Denis Jean Achille Luchaire (/fr/; October 24, 1846 – November 14, 1908) was a French historian.

==Biography==
Luchaire was born in Paris. In 1879 he became a professor at Bordeaux and in 1889 professor of mediaeval history at the Sorbonne; in 1895 he became a member of the Académie des sciences morales et politiques, where he obtained the Jean Reynaud prize just before his death.

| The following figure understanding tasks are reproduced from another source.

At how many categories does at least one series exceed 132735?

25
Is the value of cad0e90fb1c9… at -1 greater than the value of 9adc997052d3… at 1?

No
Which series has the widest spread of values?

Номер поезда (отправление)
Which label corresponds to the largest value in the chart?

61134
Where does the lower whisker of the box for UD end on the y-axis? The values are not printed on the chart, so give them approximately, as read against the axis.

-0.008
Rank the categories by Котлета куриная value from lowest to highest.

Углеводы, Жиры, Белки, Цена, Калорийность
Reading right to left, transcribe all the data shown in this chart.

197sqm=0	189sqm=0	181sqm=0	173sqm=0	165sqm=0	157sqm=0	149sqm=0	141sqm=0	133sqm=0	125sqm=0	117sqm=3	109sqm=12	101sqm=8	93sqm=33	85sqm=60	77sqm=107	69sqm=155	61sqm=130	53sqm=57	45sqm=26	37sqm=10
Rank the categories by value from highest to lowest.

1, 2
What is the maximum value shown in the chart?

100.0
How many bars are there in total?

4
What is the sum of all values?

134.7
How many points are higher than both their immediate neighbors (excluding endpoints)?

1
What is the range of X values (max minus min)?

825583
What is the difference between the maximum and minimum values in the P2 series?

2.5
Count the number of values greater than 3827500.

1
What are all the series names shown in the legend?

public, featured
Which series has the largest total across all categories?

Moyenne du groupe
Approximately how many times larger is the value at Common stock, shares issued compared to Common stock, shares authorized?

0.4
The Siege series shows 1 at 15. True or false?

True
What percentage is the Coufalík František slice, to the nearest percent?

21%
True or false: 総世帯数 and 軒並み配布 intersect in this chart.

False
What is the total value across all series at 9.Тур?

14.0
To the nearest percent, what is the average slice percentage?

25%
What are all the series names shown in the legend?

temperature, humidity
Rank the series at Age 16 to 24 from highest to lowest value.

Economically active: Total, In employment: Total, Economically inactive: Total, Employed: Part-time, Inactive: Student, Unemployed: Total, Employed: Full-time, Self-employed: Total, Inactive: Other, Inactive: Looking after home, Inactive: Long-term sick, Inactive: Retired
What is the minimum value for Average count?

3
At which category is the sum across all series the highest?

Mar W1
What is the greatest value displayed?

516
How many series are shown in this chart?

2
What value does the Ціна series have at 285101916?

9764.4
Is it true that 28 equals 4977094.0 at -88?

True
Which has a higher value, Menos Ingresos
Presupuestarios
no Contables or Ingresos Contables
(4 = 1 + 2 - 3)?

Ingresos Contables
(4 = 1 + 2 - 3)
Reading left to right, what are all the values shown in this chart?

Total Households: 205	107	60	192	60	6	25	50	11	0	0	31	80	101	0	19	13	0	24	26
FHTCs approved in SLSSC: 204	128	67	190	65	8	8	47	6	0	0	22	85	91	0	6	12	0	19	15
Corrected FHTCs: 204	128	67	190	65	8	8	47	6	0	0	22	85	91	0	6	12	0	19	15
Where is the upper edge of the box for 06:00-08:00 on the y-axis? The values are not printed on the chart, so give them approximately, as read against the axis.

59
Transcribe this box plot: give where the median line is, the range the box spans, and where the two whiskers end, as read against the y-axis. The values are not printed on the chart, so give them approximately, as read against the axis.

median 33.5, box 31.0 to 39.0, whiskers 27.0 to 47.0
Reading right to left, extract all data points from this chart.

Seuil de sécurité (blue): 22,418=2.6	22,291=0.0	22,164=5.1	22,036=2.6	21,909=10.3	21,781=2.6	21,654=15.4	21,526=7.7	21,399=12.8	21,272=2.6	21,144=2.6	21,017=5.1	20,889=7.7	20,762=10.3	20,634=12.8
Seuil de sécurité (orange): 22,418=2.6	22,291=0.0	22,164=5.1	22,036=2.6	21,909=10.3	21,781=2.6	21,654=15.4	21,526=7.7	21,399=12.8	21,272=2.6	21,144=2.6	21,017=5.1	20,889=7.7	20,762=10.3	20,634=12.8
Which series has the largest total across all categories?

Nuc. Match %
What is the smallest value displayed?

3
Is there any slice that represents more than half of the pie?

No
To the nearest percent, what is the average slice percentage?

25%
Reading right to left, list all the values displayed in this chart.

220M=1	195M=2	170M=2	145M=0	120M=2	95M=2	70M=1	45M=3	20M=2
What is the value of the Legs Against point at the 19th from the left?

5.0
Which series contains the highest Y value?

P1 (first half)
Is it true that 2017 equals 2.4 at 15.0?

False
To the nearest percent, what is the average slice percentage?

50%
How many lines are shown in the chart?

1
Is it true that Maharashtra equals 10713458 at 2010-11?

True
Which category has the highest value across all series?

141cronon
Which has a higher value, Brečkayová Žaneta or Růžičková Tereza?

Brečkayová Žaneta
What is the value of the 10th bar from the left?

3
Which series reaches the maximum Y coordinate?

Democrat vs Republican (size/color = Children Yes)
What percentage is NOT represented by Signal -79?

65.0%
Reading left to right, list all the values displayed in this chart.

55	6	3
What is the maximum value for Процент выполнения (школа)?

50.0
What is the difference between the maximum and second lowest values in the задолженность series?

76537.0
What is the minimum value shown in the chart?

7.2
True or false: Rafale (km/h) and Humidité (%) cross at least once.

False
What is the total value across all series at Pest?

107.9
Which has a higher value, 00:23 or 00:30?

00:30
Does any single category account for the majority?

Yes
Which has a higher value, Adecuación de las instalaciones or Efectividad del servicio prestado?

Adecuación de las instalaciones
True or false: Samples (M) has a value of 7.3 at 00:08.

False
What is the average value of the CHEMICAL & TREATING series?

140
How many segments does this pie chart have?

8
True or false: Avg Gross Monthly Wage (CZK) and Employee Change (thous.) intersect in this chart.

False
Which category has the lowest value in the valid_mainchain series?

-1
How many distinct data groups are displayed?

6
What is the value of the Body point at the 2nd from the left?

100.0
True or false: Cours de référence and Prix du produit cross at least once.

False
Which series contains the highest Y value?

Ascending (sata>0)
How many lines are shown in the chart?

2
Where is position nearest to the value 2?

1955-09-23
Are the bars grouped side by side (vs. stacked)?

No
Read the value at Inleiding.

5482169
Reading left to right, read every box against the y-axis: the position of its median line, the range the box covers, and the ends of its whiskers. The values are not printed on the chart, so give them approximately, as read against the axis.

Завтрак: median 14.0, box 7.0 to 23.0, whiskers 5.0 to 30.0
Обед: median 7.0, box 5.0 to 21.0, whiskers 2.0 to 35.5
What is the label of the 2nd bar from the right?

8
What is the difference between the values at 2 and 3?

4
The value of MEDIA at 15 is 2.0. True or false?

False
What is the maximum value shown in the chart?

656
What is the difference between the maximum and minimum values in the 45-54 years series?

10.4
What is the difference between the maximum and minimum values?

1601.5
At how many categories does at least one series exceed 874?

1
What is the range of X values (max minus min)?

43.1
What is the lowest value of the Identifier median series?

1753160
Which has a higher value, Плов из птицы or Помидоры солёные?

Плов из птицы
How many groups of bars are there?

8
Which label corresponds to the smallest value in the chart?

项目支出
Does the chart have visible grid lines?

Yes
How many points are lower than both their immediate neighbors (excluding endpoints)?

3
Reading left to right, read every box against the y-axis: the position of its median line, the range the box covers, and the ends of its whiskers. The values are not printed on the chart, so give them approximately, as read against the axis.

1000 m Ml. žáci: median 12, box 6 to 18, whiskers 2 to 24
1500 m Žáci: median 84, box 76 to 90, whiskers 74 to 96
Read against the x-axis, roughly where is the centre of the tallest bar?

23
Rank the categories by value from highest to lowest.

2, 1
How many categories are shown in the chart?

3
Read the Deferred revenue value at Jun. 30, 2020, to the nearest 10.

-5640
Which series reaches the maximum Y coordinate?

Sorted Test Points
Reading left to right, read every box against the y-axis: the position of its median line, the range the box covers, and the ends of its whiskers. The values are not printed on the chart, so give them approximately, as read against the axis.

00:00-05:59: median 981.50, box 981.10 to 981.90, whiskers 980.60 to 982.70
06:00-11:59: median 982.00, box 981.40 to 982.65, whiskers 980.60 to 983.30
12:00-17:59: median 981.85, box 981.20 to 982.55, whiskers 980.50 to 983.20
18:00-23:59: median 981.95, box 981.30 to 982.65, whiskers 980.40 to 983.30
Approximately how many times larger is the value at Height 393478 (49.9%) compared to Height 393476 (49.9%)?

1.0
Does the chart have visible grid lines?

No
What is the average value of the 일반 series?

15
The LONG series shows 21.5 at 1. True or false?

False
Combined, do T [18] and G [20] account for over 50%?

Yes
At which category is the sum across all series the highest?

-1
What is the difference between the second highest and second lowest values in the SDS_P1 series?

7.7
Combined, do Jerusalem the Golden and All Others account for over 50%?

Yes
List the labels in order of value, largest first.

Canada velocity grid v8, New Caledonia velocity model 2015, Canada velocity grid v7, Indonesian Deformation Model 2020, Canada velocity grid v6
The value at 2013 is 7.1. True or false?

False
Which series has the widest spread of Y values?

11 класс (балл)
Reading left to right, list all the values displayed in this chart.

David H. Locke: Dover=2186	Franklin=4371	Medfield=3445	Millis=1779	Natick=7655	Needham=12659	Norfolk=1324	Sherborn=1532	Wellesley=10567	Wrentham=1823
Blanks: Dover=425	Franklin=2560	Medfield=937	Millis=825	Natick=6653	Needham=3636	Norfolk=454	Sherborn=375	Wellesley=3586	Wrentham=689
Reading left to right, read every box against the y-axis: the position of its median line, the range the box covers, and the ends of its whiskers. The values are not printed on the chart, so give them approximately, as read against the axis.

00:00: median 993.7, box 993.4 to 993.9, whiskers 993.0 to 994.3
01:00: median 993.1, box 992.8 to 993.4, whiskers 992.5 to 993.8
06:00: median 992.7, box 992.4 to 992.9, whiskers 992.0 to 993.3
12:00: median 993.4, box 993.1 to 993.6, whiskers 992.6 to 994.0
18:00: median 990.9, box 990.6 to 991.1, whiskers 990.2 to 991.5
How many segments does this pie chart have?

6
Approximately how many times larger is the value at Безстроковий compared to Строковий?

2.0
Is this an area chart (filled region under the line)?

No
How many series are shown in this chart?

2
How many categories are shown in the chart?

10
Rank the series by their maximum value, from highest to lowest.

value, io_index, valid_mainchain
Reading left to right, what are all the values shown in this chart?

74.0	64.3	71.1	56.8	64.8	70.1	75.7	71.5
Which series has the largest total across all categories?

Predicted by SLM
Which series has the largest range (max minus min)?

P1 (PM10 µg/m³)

His grandnephew was the French journalist Jean Luchaire, a collaborationist with the Nazis during World War II.

==Works==
The most important of Achille Luchaire's earlier works is his Histoire des institutions monarchiques de la France sous les premiers Capétiens (1883 and again 1891); he also wrote:
- Manuel des institutions françaises: période des Capétiens directs (1892)
- Louis VI le Gros, annales de sa vie et de son règne (1890)
- Étude sur les actes de Louis VII (1885).
His later writings deal mainly with the history of the papacy, and took the form of an elaborate work on Pope Innocent III. This is divided into six parts:
1. Rome et Italie (1904)
2. La Croisade des Albigeois (1905)
3. La Papauté et l'Empire (1905)
4. La Question d'Orient (1906)
5. Les Royautés vassales du Saint-Siège (1908)
6. Le Concile de Latran et la réforme de l'Église (1908)
He wrote two of the earlier volumes of Ernest Lavisse's Histoire de France.

==Assessment==
Kirby Page writes in Jesus or Christianity (1929):

Professor Achille Luchaire expressed the opinion that "the clerics of the Middle Ages showed almost as much cruelty to the peasants and burghers as did the men of the sword."